Kaplan-Meier estimates of overall survival (OS) and transplantation-free survival (TFS) in 40 Japanese children with AA. Survival was investigated using Kaplan-Meier methods. OS for all patients with AA after rATG and cyclosporine as first-line therapy included patients who later received HSCT for nonresponse to rATG. In the analysis of TFS for all patients treated with rATG and CSA, transplantation was considered an event.

Figure 1

Kaplan-Meier estimates of overall survival (OS) and transplantation-free survival (TFS) in 40 Japanese children with AA. Survival was investigated using Kaplan-Meier methods. OS for all patients with AA after rATG and cyclosporine as first-line therapy included patients who later received HSCT for nonresponse to rATG. In the analysis of TFS for all patients treated with rATG and CSA, transplantation was considered an event.

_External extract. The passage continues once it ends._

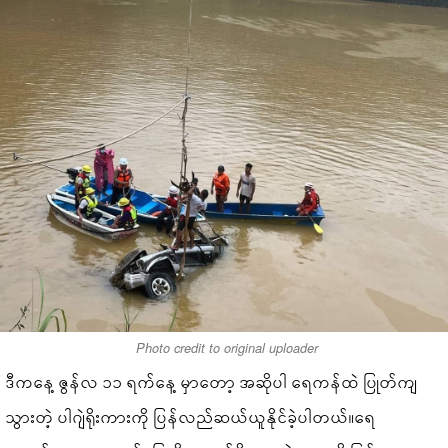
Photo credit to original uploader
ဒီကနေ့ ဇွန်လ ၁၁ ရက်နေ့ မှာတော့ အဆိုပါ ရေကန်ထဲ ပြုတ်ကျ
သွားတဲ့ ပါဂျဲရိုးကားကို ပြန်လည်ဆယ်ယူနိုင်ခဲ့ပါတယ်။ရေ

In our previous prospective studies with hATG, the response rates after 6 months were 68% and 70%, respectively, with no increases in response rates observed after 6 months.4,5  Our results support the notion that rATG is inferior to hATG for the treatment of AA in children. First-line HSCT from an alternative donor may be justified, considering the excellent outcomes in children who received salvage therapies using alternative donor HSCT.

Authorship

Conflict-of-interest disclosure: The authors declare no competing financial interests.